Early reference points for her music included Bob Dylan, Joni Mitchell and Alice Coltrane, but a recent move to Nashville introduced her to another cultural world. “I was inspired in a different way,” she reflects. She’d always listened to classics like Loretta Lynn and Tammy Wynette, but Tanya Tucker emerged as a big influence for her recently, alongside younger discoveries like Miranda Lambert. New genres can require using your vocal capacities in new ways. She tells a scary story about acting a film scene with her sister Jemima (also an actress). The script required her to scream at her sister. She “went for it, but not in a healthful way” and burst a blood vessel on her vocal cord. Specialists advised surgery but Lola was too busy with work at the time.
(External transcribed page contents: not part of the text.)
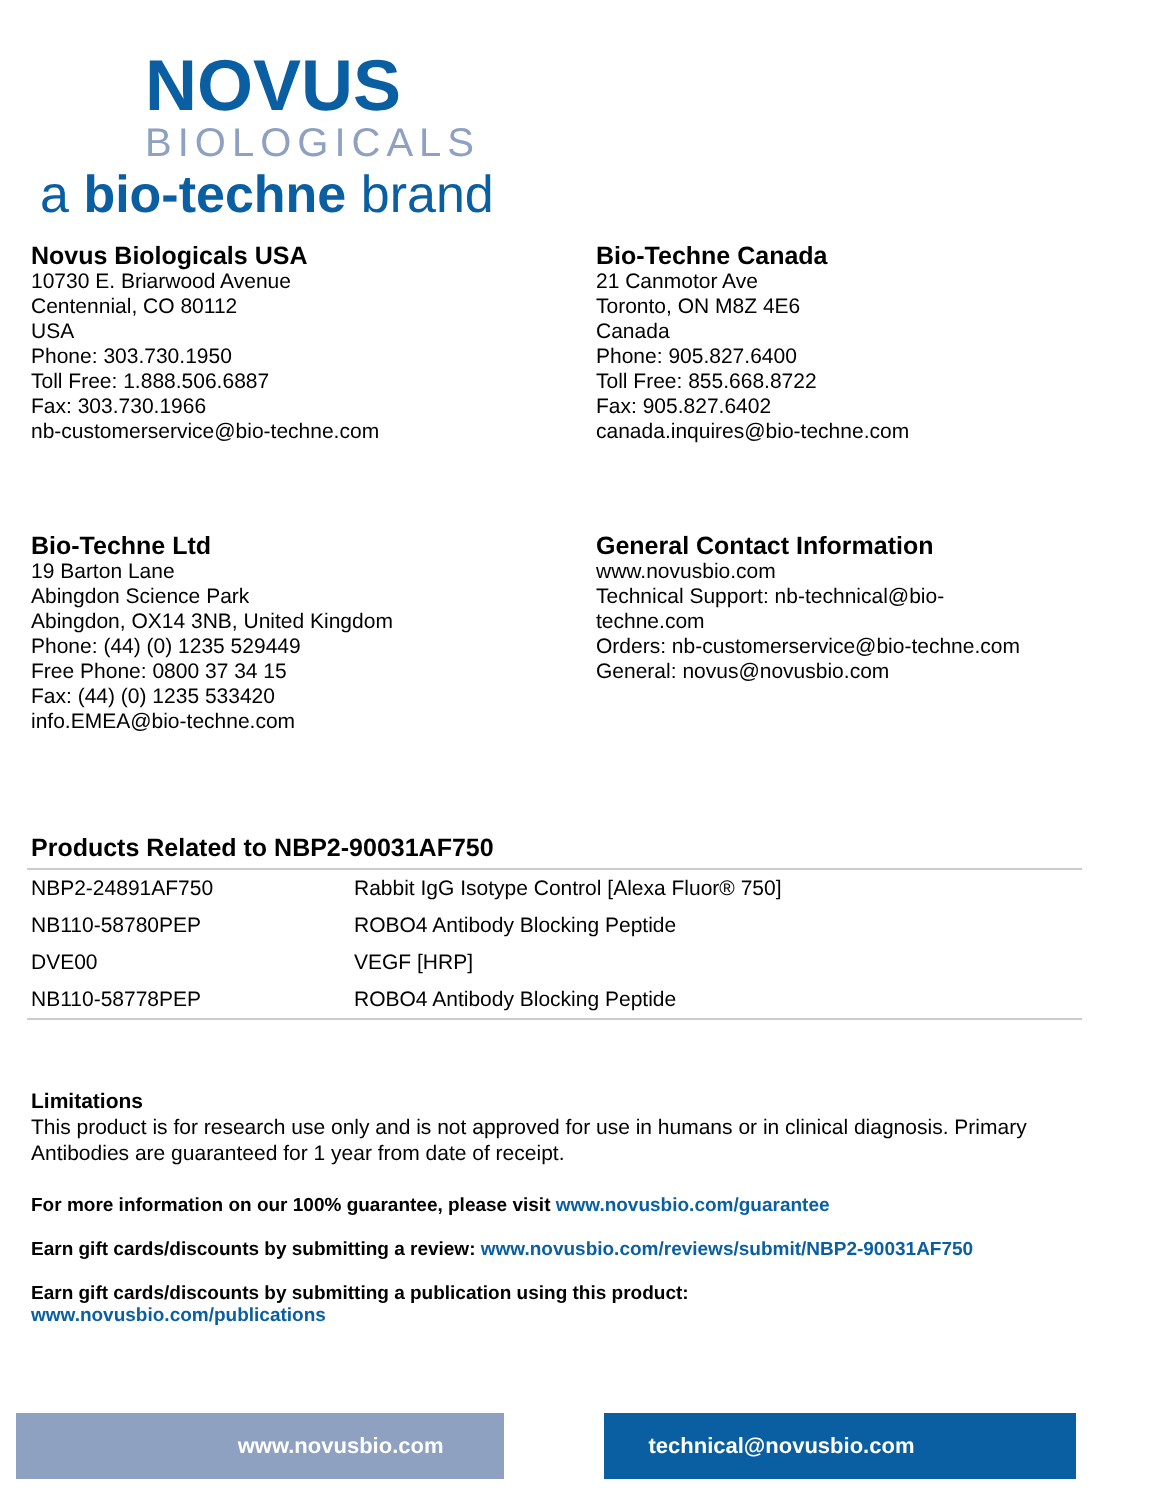NOVUS
BIOLOGICALS
a bio-techne brand
Novus Biologicals USA
10730 E. Briarwood Avenue
Centennial, CO 80112
USA
Phone: 303.730.1950
Toll Free: 1.888.506.6887
Fax: 303.730.1966
nb-customerservice@bio-techne.com
Bio-Techne Canada
21 Canmotor Ave
Toronto, ON M8Z 4E6
Canada
Phone: 905.827.6400
Toll Free: 855.668.8722
Fax: 905.827.6402
canada.inquires@bio-techne.com
Bio-Techne Ltd
19 Barton Lane
Abingdon Science Park
Abingdon, OX14 3NB, United Kingdom
Phone: (44) (0) 1235 529449
Free Phone: 0800 37 34 15
Fax: (44) (0) 1235 533420
info.EMEA@bio-techne.com
General Contact Information
www.novusbio.com
Technical Support: nb-technical@bio-
techne.com
Orders: nb-customerservice@bio-techne.com
General: novus@novusbio.com
Products Related to NBP2-90031AF750
| NBP2-24891AF750 | Rabbit IgG Isotype Control [Alexa Fluor® 750] |
| NB110-58780PEP | ROBO4 Antibody Blocking Peptide |
| DVE00 | VEGF [HRP] |
| NB110-58778PEP | ROBO4 Antibody Blocking Peptide |
Limitations
This product is for research use only and is not approved for use in humans or in clinical diagnosis. Primary Antibodies are guaranteed for 1 year from date of receipt.
For more information on our 100% guarantee, please visit www.novusbio.com/guarantee
Earn gift cards/discounts by submitting a review: www.novusbio.com/reviews/submit/NBP2-90031AF750
Earn gift cards/discounts by submitting a publication using this product:
www.novusbio.com/publications
www.novusbio.com technical@novusbio.com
Happily, there was no lasting damage to that already smoky voice.   

 

The title track of the new album, ‘Lady For Sale’, distils a theme she returns to several times in our conversation, the need to sell her work – sell herself – in the marketplace. “I didn’t feel I was being validated. I’ve spent my whole life wanting to connect with others and ultimately that’s not going to be possible unless I really try to sell myself.” She’s on a “roller-coaster of self-worth” at the moment, buoyed up by fans’ compliments, buffeted by online abuse about her appearance. She sounds envious of the simpler world her father grew up in, before Twitter, before Instagram: “I don’t know what it was like to live in a world where you weren’t always interfacing with your own press.” Lola’s solution is to “create, like, another self that you’re OK with sharing with others.” She admires Billie Eilish in this regard: “she’s still selling, but there’s something really potent about what she’s selling.”

 

Lola Kirke plays London's Moth Club on September 13th.